LLDSM - Pragues YMCA L'histoire (pas tout à fait vraie) de Los Disidentes del Sucio Motel débute en Mars 2005 lorsqu'au détour d'un motel de Santa Fé, Bobby, Billy et Johnny se croisent de manière fortuite et découvrent qu'aucun des trois ne sait quoi faire de ses dix doigts. Après une demi-seconde de réflexion, le trio, se lance à corps perdu dans une folle équipée : "monter un groupe de rock et avaler l'asphalte... jusqu'à ce que mort s'ensuive". Une nouvelle rencontre accidentelle plus tard et le trio devient quartet après l'improbable intégration en son sein d'un certain Sonny, un égaré de passage dans le coin. Désormais, à bord d'un pick-up tout droit sorti d'une improbable carrosserie sudiste, Los Disidentes del Sucio Motel se mettent en chasse, décidés qu'ils sont à écumer tous les bars du Nouveau-Mexique avant de s'attaquer au plat de résistance : mettre l'hexagone à leurs pieds. Cette belle bande de bras cassés a une recette on ne peut plus simple : "du rock'n roll, des femmes, du whisky", le tout dans n'importe quel ordre pour peu que cela évoque les QOTSA, Kyuss et autres Fu Manchu. En d'autres termes, l'Amérique à ses Eagles of Death Metal, nous ou plutôt Strasbourg (puisque c'est là que le groupe a élu domicile) a ses LDDSM.

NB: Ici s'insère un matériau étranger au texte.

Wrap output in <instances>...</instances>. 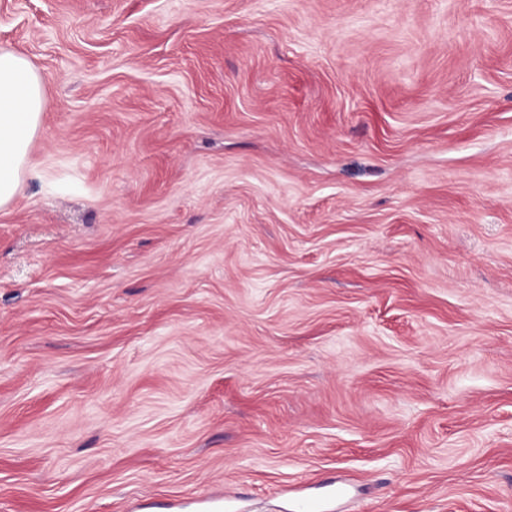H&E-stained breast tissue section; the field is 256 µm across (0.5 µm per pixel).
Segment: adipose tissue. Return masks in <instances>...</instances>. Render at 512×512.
<instances>
[{"instance_id":"ef3b65f1","label":"adipose tissue","mask_w":512,"mask_h":512,"mask_svg":"<svg viewBox=\"0 0 512 512\" xmlns=\"http://www.w3.org/2000/svg\"><path fill=\"white\" fill-rule=\"evenodd\" d=\"M40 77L24 57L0 50V209L8 207L26 175L29 153L45 109Z\"/></svg>"}]
</instances>
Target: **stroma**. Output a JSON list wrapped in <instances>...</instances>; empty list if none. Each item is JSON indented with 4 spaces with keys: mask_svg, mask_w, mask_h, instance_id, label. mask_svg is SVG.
Instances as JSON below:
<instances>
[{
    "mask_svg": "<svg viewBox=\"0 0 512 512\" xmlns=\"http://www.w3.org/2000/svg\"><path fill=\"white\" fill-rule=\"evenodd\" d=\"M0 512H512V0H0ZM40 77L24 57L0 50V209L8 207L26 175L29 153L45 109Z\"/></svg>",
    "mask_w": 512,
    "mask_h": 512,
    "instance_id": "35a3bbf8",
    "label": "stroma"
}]
</instances>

Après, deux années de pérégrinations rock'n-rollesques, la troupe de furieux couche ses aventures musicales sur CD et en fait le premier témoignage discographique du plus improbables des groupes de rock hexagonaux ; son titre : Room 159. Un premier essai qui en appelle forcément un suivant, plus long, plus dur et pas coupé comme dirait l'autre. Mais surtout avec une esthétique cinématographique de série B western spaghetti gorgée de cool (et d'autres breuvages plutôt éthyliques) toujours plus affirmée. Le résultat a pour nom Soundtrack from the motion picture (2010, Deadlight Entertainment) et comme son nom l'indique, n'est pas du tout la BO d'un film... sauf qu'en gage de vrai album de stoner caniculaire et explosif, il pourrait l'être pour un film "Grindhouse" du duo Robert Rodriguez/Quentin Tarantino. Mais en l'état c'est un premier album, un vrai de vrai, dur et respirant la rocaille et qui permet au groupe d'écumer les salles comme les festivals de France et de Navarre. Et de se tailler une réputation de bouffeur de bitume et de bêtes de live plus que méritée.
Un split LP avec les Flashfalcon plus tard et voici que la Maverick Family (une histoire de pseudo et d'amour inavoué pour le film Top Gun) passe de la série B à Z avec Arcane. Un deuxième album long-format qui, en s'éloignant un peu des influences cinématographiques chères au groupe, lorgne cette fois du côté de l'ésotérisme et de la culture fantastique (littéraire notamment) non sans accoucher d'une plaque dans la droite lignée de ces oeuvres passées : rock'n'roll et sévèrement burnée (mais pas que).